Saved data entries:
--
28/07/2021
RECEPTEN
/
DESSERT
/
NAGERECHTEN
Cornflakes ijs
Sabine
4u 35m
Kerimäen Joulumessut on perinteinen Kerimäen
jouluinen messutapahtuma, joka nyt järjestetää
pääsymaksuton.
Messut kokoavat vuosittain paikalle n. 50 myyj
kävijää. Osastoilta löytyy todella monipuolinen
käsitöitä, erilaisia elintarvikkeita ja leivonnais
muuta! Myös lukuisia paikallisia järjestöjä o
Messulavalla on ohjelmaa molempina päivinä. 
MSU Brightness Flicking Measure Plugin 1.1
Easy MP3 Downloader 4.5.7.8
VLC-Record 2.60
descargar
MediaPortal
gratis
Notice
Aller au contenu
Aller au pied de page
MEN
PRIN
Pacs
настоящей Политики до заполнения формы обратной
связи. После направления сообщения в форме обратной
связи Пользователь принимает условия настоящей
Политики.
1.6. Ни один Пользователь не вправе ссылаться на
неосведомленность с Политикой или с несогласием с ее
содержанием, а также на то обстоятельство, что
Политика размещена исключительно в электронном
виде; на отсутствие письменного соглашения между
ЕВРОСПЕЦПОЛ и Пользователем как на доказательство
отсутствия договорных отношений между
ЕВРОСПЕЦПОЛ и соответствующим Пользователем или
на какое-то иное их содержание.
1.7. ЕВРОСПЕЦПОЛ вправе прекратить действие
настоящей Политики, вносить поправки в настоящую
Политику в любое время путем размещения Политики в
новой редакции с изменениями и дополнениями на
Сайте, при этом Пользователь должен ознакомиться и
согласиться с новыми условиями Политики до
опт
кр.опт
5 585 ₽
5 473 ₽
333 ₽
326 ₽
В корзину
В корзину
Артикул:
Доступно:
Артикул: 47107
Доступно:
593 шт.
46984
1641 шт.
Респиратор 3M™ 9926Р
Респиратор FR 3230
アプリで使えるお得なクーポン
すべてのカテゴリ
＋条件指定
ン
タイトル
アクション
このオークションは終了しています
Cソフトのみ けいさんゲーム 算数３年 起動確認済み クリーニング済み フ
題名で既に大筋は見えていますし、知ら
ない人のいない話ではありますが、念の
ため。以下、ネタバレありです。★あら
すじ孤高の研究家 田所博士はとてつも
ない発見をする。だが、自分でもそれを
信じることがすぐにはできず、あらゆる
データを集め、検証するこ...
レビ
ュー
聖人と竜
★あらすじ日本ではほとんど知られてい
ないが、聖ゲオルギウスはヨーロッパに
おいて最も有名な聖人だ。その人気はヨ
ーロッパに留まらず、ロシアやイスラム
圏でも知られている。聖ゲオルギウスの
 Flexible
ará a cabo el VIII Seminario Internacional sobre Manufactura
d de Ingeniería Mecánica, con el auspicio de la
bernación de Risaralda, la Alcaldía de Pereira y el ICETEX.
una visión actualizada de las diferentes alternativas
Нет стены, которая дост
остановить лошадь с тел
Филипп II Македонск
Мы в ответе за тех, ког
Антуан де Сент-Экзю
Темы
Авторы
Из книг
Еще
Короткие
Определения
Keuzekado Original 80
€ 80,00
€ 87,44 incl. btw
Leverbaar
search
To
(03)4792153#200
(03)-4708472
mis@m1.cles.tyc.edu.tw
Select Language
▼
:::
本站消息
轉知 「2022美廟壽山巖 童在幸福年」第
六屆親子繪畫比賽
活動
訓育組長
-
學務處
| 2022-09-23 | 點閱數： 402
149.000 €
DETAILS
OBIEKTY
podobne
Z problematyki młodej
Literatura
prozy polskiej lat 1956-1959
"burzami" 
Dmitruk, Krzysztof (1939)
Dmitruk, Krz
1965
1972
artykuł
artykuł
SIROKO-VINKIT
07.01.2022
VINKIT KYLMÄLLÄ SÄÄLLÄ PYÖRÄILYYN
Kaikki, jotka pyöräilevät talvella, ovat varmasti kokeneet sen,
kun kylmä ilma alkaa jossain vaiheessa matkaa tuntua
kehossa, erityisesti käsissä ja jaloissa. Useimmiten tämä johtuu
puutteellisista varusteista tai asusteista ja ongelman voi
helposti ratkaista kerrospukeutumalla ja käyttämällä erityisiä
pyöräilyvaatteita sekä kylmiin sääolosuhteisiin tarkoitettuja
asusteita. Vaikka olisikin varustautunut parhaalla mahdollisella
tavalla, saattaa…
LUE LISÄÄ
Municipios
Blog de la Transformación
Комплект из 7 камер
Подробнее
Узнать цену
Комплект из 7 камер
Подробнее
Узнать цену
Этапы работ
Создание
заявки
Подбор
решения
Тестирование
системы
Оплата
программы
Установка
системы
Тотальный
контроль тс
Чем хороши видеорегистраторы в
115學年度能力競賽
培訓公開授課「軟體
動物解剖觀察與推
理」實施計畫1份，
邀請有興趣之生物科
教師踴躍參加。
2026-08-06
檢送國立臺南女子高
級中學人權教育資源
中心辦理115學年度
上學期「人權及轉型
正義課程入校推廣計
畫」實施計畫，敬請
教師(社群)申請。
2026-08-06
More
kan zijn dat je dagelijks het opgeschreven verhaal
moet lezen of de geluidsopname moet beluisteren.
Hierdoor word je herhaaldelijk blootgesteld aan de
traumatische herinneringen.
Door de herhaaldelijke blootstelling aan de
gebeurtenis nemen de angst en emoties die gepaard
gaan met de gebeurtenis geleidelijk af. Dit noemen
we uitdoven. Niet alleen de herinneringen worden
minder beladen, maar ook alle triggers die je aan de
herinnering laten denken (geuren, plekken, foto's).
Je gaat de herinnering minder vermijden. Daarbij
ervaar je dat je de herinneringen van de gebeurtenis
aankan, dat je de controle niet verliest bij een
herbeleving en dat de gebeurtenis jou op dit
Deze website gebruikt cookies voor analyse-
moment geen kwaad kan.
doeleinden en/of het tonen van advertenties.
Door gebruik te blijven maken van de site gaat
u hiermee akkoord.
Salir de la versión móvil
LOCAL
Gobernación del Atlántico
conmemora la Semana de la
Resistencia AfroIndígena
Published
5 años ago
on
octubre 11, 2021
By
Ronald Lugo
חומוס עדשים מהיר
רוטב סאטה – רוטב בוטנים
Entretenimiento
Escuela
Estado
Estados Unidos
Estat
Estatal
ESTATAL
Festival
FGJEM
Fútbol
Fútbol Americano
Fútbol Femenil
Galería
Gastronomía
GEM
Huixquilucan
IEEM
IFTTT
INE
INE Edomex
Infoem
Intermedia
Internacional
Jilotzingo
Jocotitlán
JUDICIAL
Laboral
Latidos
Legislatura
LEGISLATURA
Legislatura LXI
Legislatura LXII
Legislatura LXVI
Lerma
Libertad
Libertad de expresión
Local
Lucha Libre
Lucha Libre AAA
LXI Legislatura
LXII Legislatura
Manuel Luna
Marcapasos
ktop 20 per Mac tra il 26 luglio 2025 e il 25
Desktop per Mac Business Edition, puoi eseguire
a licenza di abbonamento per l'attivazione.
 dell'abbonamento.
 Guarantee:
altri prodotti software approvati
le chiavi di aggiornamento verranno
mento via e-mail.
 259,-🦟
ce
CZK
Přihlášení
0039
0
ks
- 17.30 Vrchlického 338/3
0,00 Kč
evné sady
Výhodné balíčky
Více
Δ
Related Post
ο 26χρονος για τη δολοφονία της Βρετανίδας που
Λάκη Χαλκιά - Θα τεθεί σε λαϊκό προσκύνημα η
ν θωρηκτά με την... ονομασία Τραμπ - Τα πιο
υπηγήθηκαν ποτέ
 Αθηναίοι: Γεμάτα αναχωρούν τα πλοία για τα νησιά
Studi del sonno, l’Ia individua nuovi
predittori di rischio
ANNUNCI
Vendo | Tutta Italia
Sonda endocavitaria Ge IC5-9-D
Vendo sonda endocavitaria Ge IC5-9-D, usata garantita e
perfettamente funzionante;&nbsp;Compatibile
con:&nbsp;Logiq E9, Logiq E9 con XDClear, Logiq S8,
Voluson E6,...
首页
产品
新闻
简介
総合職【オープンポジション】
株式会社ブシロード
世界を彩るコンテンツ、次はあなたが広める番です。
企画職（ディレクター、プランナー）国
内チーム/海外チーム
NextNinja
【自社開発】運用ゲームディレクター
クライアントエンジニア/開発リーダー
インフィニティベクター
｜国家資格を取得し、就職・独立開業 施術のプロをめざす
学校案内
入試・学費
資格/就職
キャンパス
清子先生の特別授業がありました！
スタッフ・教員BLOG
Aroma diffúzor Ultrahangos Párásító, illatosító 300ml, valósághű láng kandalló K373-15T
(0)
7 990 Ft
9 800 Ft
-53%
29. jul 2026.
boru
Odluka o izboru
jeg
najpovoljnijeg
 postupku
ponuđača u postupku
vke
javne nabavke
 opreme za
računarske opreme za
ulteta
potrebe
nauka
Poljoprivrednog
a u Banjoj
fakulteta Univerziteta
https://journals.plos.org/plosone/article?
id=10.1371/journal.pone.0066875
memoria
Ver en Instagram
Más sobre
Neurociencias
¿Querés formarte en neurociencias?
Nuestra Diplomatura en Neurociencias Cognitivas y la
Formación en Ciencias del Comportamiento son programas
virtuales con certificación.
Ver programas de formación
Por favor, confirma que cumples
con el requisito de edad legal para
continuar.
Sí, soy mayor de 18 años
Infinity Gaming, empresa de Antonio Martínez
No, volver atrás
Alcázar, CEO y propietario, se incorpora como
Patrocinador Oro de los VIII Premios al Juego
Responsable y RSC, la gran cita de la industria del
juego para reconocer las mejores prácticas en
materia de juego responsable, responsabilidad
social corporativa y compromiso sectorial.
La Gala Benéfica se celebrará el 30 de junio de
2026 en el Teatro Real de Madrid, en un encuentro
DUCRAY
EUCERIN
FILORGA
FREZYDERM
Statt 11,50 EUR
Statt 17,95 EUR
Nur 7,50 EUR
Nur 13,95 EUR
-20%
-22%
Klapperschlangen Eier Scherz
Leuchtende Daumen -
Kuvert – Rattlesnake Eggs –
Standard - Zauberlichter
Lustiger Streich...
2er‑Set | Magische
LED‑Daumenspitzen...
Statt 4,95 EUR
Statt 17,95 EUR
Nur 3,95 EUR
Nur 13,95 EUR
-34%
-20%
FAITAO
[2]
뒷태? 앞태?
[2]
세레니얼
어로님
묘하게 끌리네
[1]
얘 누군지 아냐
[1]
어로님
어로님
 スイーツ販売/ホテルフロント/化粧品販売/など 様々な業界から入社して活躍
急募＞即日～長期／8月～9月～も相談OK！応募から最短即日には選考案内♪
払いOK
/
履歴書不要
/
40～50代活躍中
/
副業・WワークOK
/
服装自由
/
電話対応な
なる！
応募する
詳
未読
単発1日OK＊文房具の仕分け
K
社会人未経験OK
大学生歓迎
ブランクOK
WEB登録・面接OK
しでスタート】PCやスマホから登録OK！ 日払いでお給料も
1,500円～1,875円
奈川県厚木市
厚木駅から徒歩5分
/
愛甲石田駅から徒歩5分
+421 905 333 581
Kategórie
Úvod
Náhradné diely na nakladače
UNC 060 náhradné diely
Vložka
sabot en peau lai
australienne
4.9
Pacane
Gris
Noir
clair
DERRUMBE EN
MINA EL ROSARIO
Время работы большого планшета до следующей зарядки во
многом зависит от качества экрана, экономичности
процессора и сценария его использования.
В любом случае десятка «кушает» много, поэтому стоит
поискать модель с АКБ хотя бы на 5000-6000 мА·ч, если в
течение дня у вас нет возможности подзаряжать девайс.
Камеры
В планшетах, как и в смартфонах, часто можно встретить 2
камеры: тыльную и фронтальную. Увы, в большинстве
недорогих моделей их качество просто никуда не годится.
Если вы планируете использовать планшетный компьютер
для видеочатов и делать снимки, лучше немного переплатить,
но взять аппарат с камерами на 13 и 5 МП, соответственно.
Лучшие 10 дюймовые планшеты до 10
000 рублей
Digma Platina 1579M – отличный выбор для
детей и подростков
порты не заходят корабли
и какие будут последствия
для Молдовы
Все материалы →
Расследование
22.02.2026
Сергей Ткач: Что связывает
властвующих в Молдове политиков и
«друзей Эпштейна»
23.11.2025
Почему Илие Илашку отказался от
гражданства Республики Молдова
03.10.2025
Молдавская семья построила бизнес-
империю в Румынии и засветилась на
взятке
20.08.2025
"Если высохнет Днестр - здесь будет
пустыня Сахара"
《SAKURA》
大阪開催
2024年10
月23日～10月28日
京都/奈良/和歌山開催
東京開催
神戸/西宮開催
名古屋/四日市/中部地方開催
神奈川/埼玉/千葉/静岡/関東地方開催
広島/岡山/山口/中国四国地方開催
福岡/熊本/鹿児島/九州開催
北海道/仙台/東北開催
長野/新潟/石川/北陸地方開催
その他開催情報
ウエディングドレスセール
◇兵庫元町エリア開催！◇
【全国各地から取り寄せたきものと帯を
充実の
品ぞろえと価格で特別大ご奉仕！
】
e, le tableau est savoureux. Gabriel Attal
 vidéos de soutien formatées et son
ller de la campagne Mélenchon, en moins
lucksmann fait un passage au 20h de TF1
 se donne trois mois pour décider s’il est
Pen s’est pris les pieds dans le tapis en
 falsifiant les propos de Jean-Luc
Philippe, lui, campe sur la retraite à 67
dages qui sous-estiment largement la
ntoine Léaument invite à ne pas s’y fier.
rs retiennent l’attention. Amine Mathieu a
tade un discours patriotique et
--
== EXERCISE ==
Convert the records, starting at the first line and stopping after the line that contains "muuta! Myös lukuisia paikallisia järjestöjä o", into a JSON list of strings with one string per line, omitting blank lines.

== YOUR RESPONSE ==
[
  "28/07/2021",
  "RECEPTEN",
  "/",
  "DESSERT",
  "/",
  "NAGERECHTEN",
  "Cornflakes ijs",
  "Sabine",
  "4u 35m",
  "Kerimäen Joulumessut on perinteinen Kerimäen",
  "jouluinen messutapahtuma, joka nyt järjestetää",
  "pääsymaksuton.",
  "Messut kokoavat vuosittain paikalle n. 50 myyj",
  "kävijää. Osastoilta löytyy todella monipuolinen",
  "käsitöitä, erilaisia elintarvikkeita ja leivonnais",
  "muuta! Myös lukuisia paikallisia järjestöjä o"
]